Original Article: Clinical Investigations
A nomogram predicting metastatic progression after radical prostatectomy
Article first published online: 24 JUL 2008
© 2008 The Japanese Urological Association
International Journal of Urology
Volume 15, Issue 10, pages 889–894, October 2008
How to Cite
Porter, C. R., Suardi, N., Kodama, K., Capitanio, U., Gibbons, R. P., Correa, R., Jeldres, C., Perrotte, P., Montorsi, F. and Karakiewicz, P. I. (2008), A nomogram predicting metastatic progression after radical prostatectomy. International Journal of Urology, 15: 889–894. doi: 10.1111/j.1442-2042.2008.02105.x
- Issue published online: 15 OCT 2008
- Article first published online: 24 JUL 2008
- Received 6 December 2007; accepted 14 May 2008.; Online publication 24 July 2008
- metastatic progression;
- prostate cancer;
- radical prostatectomy
Objectives: To develop and internally validate a nomogram predicting the individual probability of metastatic progression after radical prostatectomy according to the length of disease-free interval.

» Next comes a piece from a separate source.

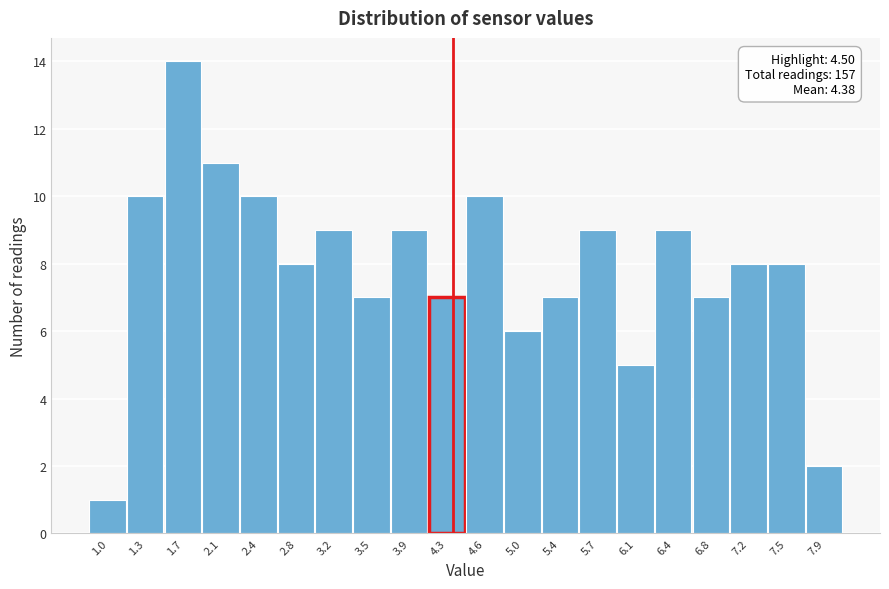

Reading left to right, transcribe all the data shown in this chart.

1	10	14	11	10	8	9	7	9	7	10	6	7	9	5	9	7	8	8	2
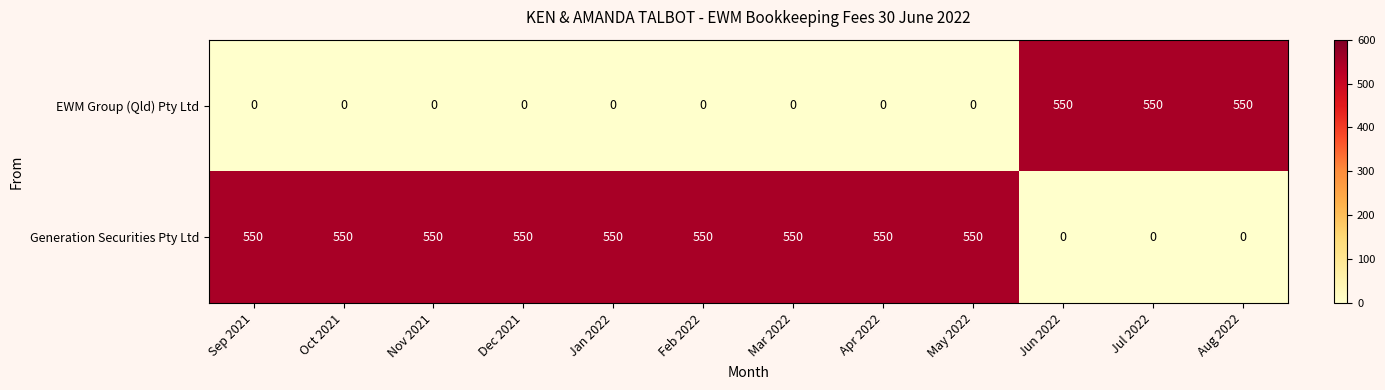

Rank the series by their average value, from highest to lowest.

Generation Securities Pty Ltd, EWM Group (Qld) Pty Ltd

Methods: Cox regression modeled the probability of metastatic progression of prostate cancer in 752 patients treated with radical prostatectomy with a mean follow up of 11.6 years (median 11.4; range 0.1–40.5). The significance of the predictors was confirmed in competing risks analysis, which accounts for other causes of mortality. The Cox regression model-based nomogram was internally validated with 200 bootstrap resamples.
Results: Eighty-five of 752 patients (11.3%) developed metastatic progression. The 5, 10, 15 and 20-year actuarial rates of metastatic progression-free survival were, respectively, 95.9, 90.5, 84.8 and 80.5%. Pathological stage T3, elevated radical prostatectomy Gleason sum and delivery of adjuvant radiotherapy represented independent predictors of metastatic progression in both Cox and competing risks regression models, and constituted the nomogram predictors along with a fourth variable describing the presence of co-morbidities. After 200 bootstrap resamples the nomogram achieved 80.2, 77.7, 77.6 and 76.0% accuracy in predicting metastatic progression at 5, 10, 15 and 20 years after radical prostatectomy.
Conclusions: Metastatic progression is a sign of poor prognosis in men with prostate cancer. Our nomogram is able to accurately predict the conditional probability of metastatic progression up to 20 years after radical prostatectomy.